··· TASK INPUT ···
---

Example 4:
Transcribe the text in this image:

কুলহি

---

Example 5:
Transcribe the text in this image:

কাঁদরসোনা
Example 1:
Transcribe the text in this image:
···
··· TASK INPUT ···
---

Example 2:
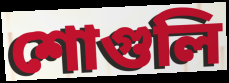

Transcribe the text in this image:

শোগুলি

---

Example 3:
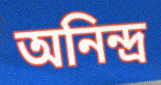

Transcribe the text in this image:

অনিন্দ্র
···
WORK REQUEST
Each line in the listing that contains "Example" should be returned.

ANSWER TO THE EXERCISE
Example 4:
Example 5:
Example 1:
Example 2:
Example 3:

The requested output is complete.